→ WORK ORDER
Write out the records again exactly and exclude the pictures.

PROVIDED RECORDS below:

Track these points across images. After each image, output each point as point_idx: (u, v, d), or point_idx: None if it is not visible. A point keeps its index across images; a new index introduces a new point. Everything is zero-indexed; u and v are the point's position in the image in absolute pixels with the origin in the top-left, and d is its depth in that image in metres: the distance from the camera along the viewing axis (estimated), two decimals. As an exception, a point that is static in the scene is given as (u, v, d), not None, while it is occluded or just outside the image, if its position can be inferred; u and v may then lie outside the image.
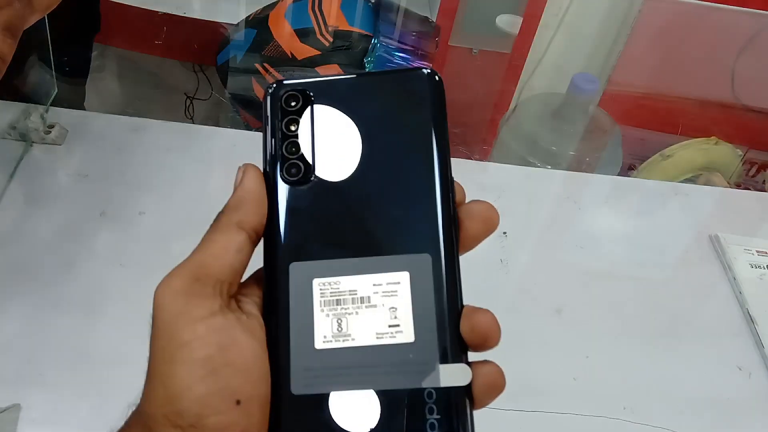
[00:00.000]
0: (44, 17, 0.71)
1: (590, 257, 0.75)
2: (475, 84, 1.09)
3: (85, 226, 0.68)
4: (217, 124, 0.96)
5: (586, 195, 0.84)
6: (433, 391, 0.25)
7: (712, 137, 1.05)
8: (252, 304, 0.28)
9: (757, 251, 0.78)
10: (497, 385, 0.26)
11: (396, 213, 0.28)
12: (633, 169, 1.08)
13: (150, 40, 1.02)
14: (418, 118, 0.29)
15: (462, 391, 0.26)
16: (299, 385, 0.26)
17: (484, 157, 0.92)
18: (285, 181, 0.29)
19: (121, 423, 0.26)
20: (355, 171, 0.28)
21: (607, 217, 0.82)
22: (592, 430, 0.60)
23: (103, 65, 0.96)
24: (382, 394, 0.26)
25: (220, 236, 0.27)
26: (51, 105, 0.77)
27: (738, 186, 1.04)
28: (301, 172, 0.29)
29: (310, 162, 0.29)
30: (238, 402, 0.24)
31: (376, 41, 0.93)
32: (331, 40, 0.91)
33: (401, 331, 0.26)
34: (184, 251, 0.28)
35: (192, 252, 0.27)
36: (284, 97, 0.30)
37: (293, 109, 0.30)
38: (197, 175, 0.74)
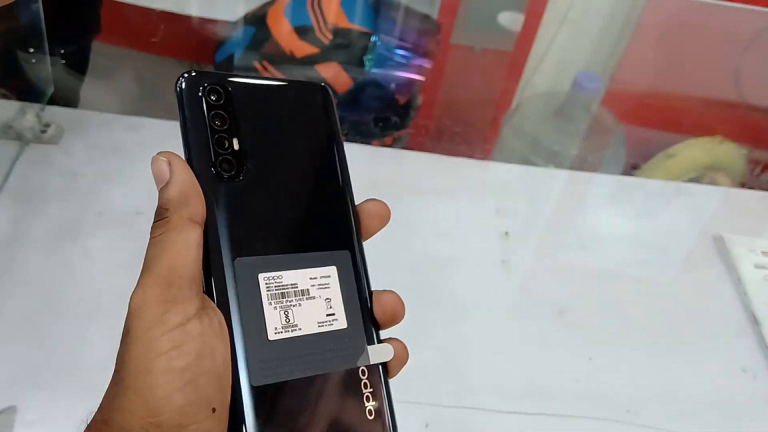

End of PROVIDED RECORDS.

→ YOUR SOLUTION
Track these points across images. After each image, output each point as point_idx: (u, v, d), or point_idx: None if it is not visible. A point keeps its index across images; a new index introduces a new point. Everything is zero-indexed; u and v are the point's position in the image in absolute pixels with the origin in the top-left, and d is its depth in that image in metres: the distance from the camera along the viewing axis (estimated), two decimals. As an exception, a point that is static in the scene is given as (u, v, d), not None, while it is occluded or just outside the image, if its position can be inferred; u and v may then lie outside the image.
[00:00.000]
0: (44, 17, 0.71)
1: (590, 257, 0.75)
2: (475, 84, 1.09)
3: (85, 226, 0.68)
4: (217, 124, 0.96)
5: (586, 195, 0.84)
6: (433, 391, 0.25)
7: (712, 137, 1.05)
8: (252, 304, 0.28)
9: (757, 251, 0.78)
10: (497, 385, 0.26)
11: (396, 213, 0.28)
12: (633, 169, 1.08)
13: (150, 40, 1.02)
14: (418, 118, 0.29)
15: (462, 391, 0.26)
16: (299, 385, 0.26)
17: (484, 157, 0.92)
18: (285, 181, 0.29)
19: (121, 423, 0.26)
20: (355, 171, 0.28)
21: (607, 217, 0.82)
22: (592, 430, 0.60)
23: (103, 65, 0.96)
24: (382, 394, 0.26)
25: (220, 236, 0.27)
26: (51, 105, 0.77)
27: (738, 186, 1.04)
28: (301, 172, 0.29)
29: (310, 162, 0.29)
30: (238, 402, 0.24)
31: (376, 41, 0.93)
32: (331, 40, 0.91)
33: (401, 331, 0.26)
34: (184, 251, 0.28)
35: (192, 252, 0.27)
36: (284, 97, 0.30)
37: (293, 109, 0.30)
38: (197, 175, 0.74)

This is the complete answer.